_Data records:_

BEGIN

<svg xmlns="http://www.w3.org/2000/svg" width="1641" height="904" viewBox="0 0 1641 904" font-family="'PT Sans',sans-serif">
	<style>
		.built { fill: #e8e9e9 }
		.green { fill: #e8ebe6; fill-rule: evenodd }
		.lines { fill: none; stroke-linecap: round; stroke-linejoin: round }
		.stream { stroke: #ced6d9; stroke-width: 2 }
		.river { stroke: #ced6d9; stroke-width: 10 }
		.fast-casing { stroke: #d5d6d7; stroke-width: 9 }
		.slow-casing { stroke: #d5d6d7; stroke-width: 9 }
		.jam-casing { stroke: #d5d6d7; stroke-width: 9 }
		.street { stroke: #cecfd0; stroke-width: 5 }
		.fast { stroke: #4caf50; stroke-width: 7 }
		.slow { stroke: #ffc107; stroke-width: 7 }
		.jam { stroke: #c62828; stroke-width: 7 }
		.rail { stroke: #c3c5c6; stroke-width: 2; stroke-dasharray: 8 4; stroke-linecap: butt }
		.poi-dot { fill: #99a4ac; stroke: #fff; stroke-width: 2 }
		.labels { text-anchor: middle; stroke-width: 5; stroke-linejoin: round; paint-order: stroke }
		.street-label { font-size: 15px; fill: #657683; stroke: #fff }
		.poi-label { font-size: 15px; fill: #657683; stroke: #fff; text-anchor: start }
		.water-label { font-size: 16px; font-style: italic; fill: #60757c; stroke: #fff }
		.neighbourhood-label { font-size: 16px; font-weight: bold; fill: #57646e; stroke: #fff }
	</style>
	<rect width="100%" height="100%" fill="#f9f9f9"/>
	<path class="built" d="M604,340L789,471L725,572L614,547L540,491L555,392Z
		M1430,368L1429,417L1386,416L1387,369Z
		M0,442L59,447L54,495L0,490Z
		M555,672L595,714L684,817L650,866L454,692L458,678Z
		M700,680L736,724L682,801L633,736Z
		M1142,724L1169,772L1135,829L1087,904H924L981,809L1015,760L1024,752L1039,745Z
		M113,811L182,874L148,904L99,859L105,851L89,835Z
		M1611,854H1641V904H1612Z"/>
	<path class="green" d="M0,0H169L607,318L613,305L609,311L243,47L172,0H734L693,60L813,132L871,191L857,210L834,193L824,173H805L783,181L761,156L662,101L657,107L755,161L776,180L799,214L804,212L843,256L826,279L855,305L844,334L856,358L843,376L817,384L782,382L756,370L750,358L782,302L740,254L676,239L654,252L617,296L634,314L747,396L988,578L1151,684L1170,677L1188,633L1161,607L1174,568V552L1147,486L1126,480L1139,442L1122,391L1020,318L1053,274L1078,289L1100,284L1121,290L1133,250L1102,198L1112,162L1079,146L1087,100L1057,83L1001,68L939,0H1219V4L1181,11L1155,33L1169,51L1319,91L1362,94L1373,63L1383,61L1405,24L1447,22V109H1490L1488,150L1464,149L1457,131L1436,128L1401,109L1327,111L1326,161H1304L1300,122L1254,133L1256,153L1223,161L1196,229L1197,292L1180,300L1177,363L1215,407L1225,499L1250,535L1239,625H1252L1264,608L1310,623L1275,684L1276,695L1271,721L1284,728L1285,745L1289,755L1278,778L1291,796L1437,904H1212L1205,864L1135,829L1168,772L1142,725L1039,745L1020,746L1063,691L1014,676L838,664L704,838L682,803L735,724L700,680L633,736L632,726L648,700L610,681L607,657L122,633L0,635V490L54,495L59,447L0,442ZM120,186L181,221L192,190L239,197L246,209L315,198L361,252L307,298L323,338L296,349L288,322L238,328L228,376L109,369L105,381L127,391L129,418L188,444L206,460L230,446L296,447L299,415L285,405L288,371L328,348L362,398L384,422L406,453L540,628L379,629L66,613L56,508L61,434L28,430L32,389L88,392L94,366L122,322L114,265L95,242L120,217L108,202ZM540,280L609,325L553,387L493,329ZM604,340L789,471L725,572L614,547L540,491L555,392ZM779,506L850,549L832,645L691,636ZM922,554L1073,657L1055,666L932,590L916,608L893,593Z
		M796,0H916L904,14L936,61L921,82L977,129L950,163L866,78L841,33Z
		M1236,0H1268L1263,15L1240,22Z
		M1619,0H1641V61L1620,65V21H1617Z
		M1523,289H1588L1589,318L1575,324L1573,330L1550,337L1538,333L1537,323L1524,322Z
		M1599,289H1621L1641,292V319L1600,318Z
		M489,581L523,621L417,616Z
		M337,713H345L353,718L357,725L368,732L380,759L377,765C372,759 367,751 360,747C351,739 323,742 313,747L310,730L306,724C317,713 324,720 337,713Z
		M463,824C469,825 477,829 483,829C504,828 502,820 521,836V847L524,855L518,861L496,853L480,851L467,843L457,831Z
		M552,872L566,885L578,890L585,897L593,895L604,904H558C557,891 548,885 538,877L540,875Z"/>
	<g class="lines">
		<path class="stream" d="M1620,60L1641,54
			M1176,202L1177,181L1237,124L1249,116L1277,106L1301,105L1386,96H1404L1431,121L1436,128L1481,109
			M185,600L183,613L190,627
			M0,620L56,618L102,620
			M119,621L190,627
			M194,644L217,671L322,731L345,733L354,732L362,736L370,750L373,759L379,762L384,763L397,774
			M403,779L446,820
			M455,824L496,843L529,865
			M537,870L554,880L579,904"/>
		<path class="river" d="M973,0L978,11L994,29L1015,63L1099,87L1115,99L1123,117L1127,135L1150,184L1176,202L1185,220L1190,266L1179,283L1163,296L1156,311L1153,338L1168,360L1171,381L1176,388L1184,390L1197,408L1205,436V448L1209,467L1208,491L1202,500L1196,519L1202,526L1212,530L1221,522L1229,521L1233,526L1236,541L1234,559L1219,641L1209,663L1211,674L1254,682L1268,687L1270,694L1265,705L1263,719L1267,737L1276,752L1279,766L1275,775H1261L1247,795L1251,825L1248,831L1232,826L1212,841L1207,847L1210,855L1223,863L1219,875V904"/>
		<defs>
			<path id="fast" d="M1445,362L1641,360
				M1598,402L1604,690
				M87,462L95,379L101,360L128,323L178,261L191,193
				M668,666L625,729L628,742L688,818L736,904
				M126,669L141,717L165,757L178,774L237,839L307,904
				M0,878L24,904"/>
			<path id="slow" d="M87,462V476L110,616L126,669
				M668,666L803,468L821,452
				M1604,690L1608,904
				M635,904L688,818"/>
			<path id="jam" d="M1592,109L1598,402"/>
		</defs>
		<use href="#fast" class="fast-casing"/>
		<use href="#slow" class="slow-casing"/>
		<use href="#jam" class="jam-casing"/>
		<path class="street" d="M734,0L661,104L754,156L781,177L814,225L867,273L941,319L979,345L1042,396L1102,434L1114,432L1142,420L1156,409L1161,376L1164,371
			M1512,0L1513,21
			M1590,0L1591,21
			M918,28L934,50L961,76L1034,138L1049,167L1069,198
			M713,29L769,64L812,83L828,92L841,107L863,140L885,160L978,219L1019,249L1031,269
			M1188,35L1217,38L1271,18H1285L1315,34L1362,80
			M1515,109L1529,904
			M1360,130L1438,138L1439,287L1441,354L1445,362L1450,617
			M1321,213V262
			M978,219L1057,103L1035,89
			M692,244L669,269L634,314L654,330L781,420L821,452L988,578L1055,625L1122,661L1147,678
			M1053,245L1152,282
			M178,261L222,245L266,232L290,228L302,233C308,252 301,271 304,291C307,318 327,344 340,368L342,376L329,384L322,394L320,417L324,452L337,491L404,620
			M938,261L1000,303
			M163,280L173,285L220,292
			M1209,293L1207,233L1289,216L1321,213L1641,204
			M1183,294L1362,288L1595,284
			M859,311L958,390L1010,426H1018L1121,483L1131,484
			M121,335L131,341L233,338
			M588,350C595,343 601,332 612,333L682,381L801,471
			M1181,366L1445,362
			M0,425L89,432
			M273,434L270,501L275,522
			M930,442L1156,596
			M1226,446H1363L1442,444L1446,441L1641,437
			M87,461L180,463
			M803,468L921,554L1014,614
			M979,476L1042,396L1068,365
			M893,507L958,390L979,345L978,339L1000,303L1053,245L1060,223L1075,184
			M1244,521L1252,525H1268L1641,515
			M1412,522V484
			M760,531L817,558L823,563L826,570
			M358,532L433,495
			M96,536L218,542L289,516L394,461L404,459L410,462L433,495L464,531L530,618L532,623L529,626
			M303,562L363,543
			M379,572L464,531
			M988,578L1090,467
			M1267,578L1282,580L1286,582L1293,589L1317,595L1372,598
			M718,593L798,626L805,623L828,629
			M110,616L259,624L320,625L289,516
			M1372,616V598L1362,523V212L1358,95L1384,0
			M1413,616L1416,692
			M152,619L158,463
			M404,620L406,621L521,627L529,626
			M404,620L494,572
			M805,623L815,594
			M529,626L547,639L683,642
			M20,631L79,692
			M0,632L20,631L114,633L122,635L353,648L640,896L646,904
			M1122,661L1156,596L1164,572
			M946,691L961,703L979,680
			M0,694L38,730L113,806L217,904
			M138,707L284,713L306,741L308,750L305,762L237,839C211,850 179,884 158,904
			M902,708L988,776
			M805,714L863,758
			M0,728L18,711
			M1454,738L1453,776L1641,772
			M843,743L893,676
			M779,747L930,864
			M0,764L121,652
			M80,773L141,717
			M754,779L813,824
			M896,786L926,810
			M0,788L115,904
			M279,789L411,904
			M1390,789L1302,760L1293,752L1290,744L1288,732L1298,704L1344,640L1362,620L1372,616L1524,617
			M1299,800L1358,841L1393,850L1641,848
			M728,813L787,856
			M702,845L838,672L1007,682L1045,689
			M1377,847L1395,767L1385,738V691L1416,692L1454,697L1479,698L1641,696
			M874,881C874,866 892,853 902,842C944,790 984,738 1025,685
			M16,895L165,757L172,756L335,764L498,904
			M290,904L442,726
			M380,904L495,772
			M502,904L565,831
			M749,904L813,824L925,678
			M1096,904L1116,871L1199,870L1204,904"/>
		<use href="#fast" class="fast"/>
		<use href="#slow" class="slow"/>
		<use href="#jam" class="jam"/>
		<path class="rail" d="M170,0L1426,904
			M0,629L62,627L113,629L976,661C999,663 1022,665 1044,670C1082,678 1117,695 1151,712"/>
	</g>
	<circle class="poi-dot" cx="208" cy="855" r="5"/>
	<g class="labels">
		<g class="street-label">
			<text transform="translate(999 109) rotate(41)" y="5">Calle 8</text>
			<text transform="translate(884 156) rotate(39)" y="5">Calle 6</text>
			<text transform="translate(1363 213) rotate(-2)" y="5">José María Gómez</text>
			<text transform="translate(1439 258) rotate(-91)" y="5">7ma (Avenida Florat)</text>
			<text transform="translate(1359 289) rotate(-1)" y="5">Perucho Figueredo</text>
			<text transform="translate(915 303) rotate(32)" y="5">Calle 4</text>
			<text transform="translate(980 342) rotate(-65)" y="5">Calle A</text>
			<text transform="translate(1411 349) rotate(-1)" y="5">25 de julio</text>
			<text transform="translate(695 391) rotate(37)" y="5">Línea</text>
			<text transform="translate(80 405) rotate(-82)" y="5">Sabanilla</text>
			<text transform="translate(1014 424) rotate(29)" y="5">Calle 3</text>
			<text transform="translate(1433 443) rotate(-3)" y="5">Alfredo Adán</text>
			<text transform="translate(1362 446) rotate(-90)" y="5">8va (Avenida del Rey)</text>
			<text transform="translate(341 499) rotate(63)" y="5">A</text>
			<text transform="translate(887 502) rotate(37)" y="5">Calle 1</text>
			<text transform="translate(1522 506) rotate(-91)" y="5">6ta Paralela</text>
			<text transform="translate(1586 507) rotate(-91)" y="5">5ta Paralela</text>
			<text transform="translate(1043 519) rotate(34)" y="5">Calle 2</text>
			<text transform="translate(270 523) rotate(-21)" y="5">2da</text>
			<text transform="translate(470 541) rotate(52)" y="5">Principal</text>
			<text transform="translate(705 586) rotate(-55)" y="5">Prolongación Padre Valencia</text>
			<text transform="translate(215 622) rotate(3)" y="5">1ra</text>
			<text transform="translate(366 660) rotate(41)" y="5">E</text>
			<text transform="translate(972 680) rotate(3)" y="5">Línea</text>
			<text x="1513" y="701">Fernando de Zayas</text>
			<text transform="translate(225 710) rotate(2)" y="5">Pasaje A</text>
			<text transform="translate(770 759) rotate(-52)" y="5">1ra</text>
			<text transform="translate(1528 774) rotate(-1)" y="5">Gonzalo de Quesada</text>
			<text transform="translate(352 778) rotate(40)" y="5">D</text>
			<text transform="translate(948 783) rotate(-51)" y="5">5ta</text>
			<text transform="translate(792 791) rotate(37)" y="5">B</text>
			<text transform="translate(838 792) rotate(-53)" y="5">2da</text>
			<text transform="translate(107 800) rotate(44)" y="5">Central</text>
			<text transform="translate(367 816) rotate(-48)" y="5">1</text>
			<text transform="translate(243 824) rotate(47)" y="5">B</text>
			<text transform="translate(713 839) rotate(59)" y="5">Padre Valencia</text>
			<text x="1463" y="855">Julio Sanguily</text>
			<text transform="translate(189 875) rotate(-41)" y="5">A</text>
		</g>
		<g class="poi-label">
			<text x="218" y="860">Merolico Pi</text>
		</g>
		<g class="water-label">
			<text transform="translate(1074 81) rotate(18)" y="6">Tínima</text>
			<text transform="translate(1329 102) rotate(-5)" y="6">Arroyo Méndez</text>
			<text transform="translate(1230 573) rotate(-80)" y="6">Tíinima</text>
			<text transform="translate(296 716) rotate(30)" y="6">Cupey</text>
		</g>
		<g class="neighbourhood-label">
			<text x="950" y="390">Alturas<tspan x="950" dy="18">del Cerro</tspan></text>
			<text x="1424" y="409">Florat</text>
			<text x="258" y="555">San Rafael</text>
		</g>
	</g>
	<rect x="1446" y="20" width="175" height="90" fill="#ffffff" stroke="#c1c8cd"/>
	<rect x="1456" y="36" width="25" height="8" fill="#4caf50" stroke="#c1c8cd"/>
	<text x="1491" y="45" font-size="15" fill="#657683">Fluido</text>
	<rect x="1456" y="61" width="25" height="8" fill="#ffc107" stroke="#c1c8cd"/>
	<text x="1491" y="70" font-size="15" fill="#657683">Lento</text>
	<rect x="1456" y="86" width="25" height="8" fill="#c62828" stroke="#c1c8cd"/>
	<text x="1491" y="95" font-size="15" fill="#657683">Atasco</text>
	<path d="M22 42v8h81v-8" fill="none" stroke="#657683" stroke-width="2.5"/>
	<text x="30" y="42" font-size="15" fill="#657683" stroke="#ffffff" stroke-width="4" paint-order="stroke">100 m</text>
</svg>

END

_What is expected:_ Make a copy of each line in the records above that has the word "lines".

_Task response:_
		.lines { fill: none; stroke-linecap: round; stroke-linejoin: round }
	<g class="lines">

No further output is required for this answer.